JOHANNESBURG — Tens of thousands of South Africans demonstrated peacefully Friday in a national outpouring of anger at their scandal-tainted president, and a second agency lowered the country’s credit rating to junk status a week after the firing of the respected finance minister.
While concerns grew about the struggling economy and government corruption, the protests were unlikely to pose an immediate threat to President Jacob Zuma, who retains the backing of powerful factions within the ruling African National Congress party. But divisions over his conduct are growing within the party, whose moral authority — a legacy of its leading role in the fight against white minority rule— has eroded during his tenure.
Nobel laureate and anti-apartheid leader Desmond Tutu, 85 and ailing, made a rare public appearance to support the protests. His foundation posted a scathing tweet in his name: ‘‘We will pray for the downfall of a government that misrepresents us.’’
In Johannesburg, police fired rubber bullets to disperse about 100 ruling party members who were making their way toward protesters, the African News Agency reported. Separately, ruling party members assaulted several protesters participating in a march organized by the Democratic Alliance, South Africa’s biggest opposition group. Other ANC members in military uniforms who had been posted outside their party headquarters helped to escort the protesters to safety.

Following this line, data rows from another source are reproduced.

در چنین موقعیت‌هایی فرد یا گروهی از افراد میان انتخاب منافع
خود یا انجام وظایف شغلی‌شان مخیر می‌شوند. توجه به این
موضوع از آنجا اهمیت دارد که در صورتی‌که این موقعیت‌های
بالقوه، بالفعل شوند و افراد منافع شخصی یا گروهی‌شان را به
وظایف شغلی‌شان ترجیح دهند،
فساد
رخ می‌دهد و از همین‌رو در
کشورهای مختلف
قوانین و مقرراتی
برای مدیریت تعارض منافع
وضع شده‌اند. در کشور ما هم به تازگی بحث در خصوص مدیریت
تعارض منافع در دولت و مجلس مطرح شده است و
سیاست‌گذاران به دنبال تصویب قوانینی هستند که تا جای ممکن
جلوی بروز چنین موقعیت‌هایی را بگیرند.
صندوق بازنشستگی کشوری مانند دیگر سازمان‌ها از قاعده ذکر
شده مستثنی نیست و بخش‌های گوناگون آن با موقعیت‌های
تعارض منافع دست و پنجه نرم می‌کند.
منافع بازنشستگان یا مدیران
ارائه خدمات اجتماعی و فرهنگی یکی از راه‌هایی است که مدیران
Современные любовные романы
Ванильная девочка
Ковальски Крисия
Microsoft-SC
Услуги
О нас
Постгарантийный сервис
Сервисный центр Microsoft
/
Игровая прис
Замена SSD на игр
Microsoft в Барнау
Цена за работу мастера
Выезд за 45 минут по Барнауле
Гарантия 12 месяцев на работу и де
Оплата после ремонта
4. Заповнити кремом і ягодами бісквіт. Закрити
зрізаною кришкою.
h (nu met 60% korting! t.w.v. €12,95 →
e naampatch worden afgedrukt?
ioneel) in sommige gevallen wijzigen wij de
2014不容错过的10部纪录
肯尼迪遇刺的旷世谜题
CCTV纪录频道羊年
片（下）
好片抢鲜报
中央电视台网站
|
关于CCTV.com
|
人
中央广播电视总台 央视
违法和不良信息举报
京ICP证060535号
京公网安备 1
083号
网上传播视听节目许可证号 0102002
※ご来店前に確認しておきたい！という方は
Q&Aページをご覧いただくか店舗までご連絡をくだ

Police in Pietermaritzburg city also fired rubber bullets to keep Zuma supporters away from a rally against him.
The Fitch agency cited political uncertainty as a factor in its decision to downgrade South Africa’s credit rating to below investment grade, days after Standard & Poor’s did the same.
Zuma’s Cabinet reshuffle, in which Finance Minister Pravin Gordhan was fired, will further discourage companies from investing in South Africa and could weaken ‘‘standards of governance and public finances,’’ Fitch said.
The National Treasury described the downgrade as a setback but said the government is committed to fiscal discipline and structural reforms aimed at boosting economic growth.